Chomsky’s Mysterianism

Or perhaps Chomsky’s endorsement of Isaac Newton’s mysterianism.  We tend to think of Newton as bringing physics to a triumphant state of perfection, one that lasted until Einstein, and with qualifications, still stands. Chomsky says that in fact Newton shattered the ambitions of mechanical science, which have never recovered; and in doing so he placed permanent limits on the human mind. He quotes Hume;

While Newton seemed to draw off the veil from some of the mysteries of nature, he shewed at the same time the imperfections of the mechanical philosophy; and thereby restored her ultimate secrets to that obscurity, in which they ever did and ever will remain.

What are they talking about? Above all, the theory of gravity, which relies on the unexplained notion of action at a distance. Contemporary thinkers regarded this as nonsensical, almost logically absurd: how could object A affect object B without contacting it and without and internediating substance? Newton, according to Chomsky, agreed in essence; but defended himself by saying that there was nothing occult in his own work, which stopped short where the funny stuff began.  Newton, you might say, described gravity precisely and provided solid evidence to back up his description; what he didn’t do at all was explain it.

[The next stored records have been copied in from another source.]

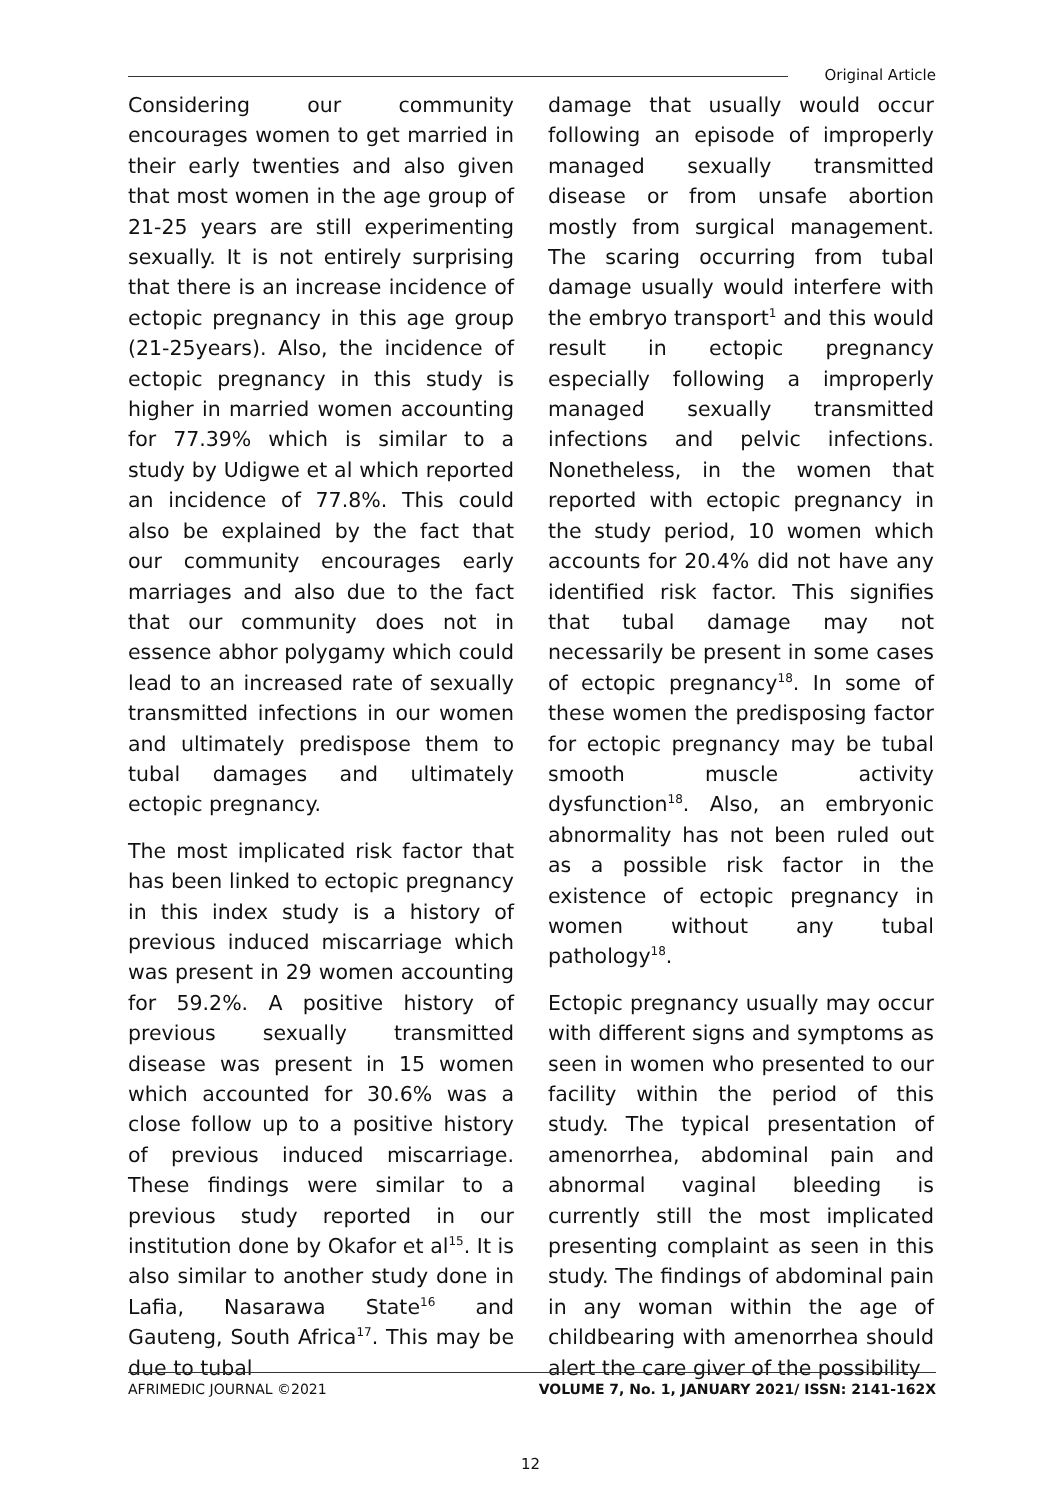Original Article
Considering our community encourages women to get married in their early twenties and also given that most women in the age group of 21-25 years are still experimenting sexually. It is not entirely surprising that there is an increase incidence of ectopic pregnancy in this age group (21-25years). Also, the incidence of ectopic pregnancy in this study is higher in married women accounting for 77.39% which is similar to a study by Udigwe et al which reported an incidence of 77.8%. This could also be explained by the fact that our community encourages early marriages and also due to the fact that our community does not in essence abhor polygamy which could lead to an increased rate of sexually transmitted infections in our women and ultimately predispose them to tubal damages and ultimately ectopic pregnancy.
The most implicated risk factor that has been linked to ectopic pregnancy in this index study is a history of previous induced miscarriage which was present in 29 women accounting for 59.2%. A positive history of previous sexually transmitted disease was present in 15 women which accounted for 30.6% was a close follow up to a positive history of previous induced miscarriage. These findings were similar to a previous study reported in our institution done by Okafor et al<sup>15</sup>. It is also similar to another study done in Lafia, Nasarawa State<sup>16</sup> and Gauteng, South Africa<sup>17</sup>. This may be due to tubal
damage that usually would occur following an episode of improperly managed sexually transmitted disease or from unsafe abortion mostly from surgical management. The scaring occurring from tubal damage usually would interfere with the embryo transport<sup>1</sup> and this would result in ectopic pregnancy especially following a improperly managed sexually transmitted infections and pelvic infections. Nonetheless, in the women that reported with ectopic pregnancy in the study period, 10 women which accounts for 20.4% did not have any identified risk factor. This signifies that tubal damage may not necessarily be present in some cases of ectopic pregnancy<sup>18</sup>. In some of these women the predisposing factor for ectopic pregnancy may be tubal smooth muscle activity dysfunction<sup>18</sup>. Also, an embryonic abnormality has not been ruled out as a possible risk factor in the existence of ectopic pregnancy in women without any tubal pathology<sup>18</sup>.
Ectopic pregnancy usually may occur with different signs and symptoms as seen in women who presented to our facility within the period of this study. The typical presentation of amenorrhea, abdominal pain and abnormal vaginal bleeding is currently still the most implicated presenting complaint as seen in this study. The findings of abdominal pain in any woman within the age of childbearing with amenorrhea should alert the care giver of the possibility
AFRIMEDIC JOURNAL ©2021 VOLUME 7, No. 1, JANUARY 2021/ ISSN: 2141-162X
12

The acceptance of gravity, according to Chomsky, involved a permanent drop in the standard of intelligibility that scientific theories required. This has large implications for the mind it suggests there might be matters beyond our understanding, and provides a particular example. But it may well be that the mind itself is, or involves, similar intractable difficulties.

Chomsky reckons that Darwin reinforced this idea. We are not angels, after all, only apes; all other creatures suffer cognitive limitations; why should we be able to understand everything? In fact our limitations are as important as our abilities in making us what we are; if we were bound by no physical limitations we should become shapeless globs of protoplasm instead of human beings, and the same goes for our minds. Chomsky distinguishes between problems and mysteries. What is forever a mystery to a dog or rat may be a solvable problem for us, but we are bound to have mysteries of our own.

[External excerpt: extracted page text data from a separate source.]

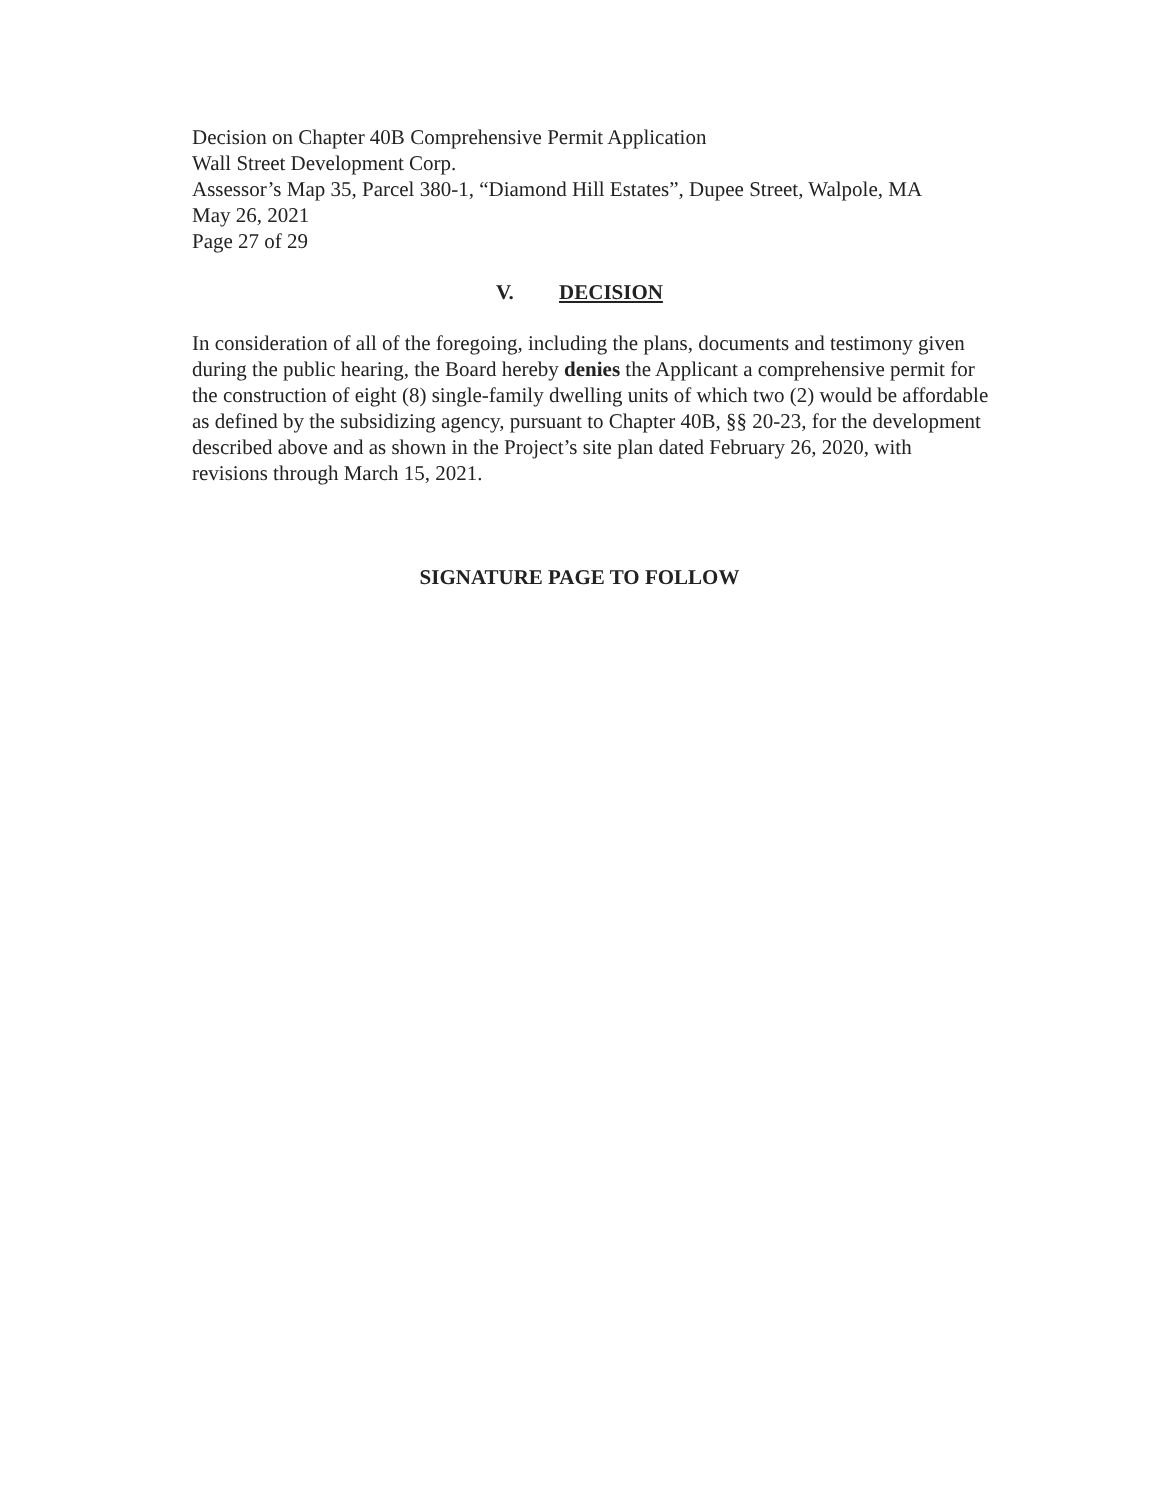Decision on Chapter 40B Comprehensive Permit Application
Wall Street Development Corp.
Assessor’s Map 35, Parcel 380-1, “Diamond Hill Estates”, Dupee Street, Walpole, MA
May 26, 2021
Page 27 of 29
V. DECISION
In consideration of all of the foregoing, including the plans, documents and testimony given during the public hearing, the Board hereby denies the Applicant a comprehensive permit for the construction of eight (8) single-family dwelling units of which two (2) would be affordable as defined by the subsidizing agency, pursuant to Chapter 40B, §§ 20-23, for the development described above and as shown in the Project’s site plan dated February 26, 2020, with revisions through March 15, 2021.
SIGNATURE PAGE TO FOLLOW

I think some care is needed over the idea of permanent mysteries. We should recognise that in principle there may be several things that look mysterious, notably the following.

  1. Questions that are, as it were, out of scope: not correctly definable as questions at all: these are answerable even by God.
  2. Mysterian mysteries; questions that are not in themselves unanswerable, but which are permanently beyond the human mind.
  3. Questions that are answerable by human beings, but very difficult indeed.
  4. Questions that would be answerable by human beings if we had further information which we (a) either just don’t happen to have, or which (b) we could never have in principle.

I think it’s just an assumption that the problem of mind, and indeed, the problem of gravity, fall into category 2. There has been a bit of movement in recent decades, I think, and the possibility of 3 or 4(a) remains open.

I don’t think the evolutionary argument is decisive either. Implicitly Chomsky assumes an indefinite scale of cognitive abilities matched by an indefinite scale of problems. Creatures that are higher up the first get higher up the second, but there’s always a higher problem.  Maybe, though, there’s a top to the scale of problems? Maybe we are already clever enough in principle to tackle them all.

If this seems optimistic, think of Chomsky the Lizard, millions of years ago. Some organisms, he opines, can stick their noses out of the water. Some can leap out, briefly. Some crawl out on the beach for a while. Amphibians have to go back to reproduce. But all creatures have a limit to how far they can go from the sea. We lizards, we’ve got legs, lungs, and the right kind of eggs; we can go further than any other. That does not mean we can go all over the island. Evolution guarantees that there will always be parts of the island we can’t reach.

Well, depending on the island, there may be inaccessible parts, but that doesn’t mean legs and lungs have inbuilt limits. So just because we are products of evolution, it doesn’t mean there are necessarily questions of type 2 for us.

Chomsky mocks those who claim that the idea of reducing the mind to activity of the brain is new and revolutionary; it has been widely espoused for centuries, he says. He mentions remarks of Locke which I don’t know, but which resemble the famous analogy of Leibniz’s mill.

If we imagine that there is a machine whose structure makes it think, sense, and have perceptions, we could conceive it enlarged, keeping the same proportions, so that we could enter into it, as one enters a mill. Assuming that, when inspecting its interior, we will find only parts that push one another, and we will never find anything to explain a perception.

The thing about that is, we’ll never find anything to explain a mill, either. Honestly, Gottfried, all I see is pieces of wood and metal moving around; none of them have any milliness? How on earth could a collection of pieces of wood – just by virtue of being arranged in some functional way, you say – acquire completely new, distinctively molational qualities?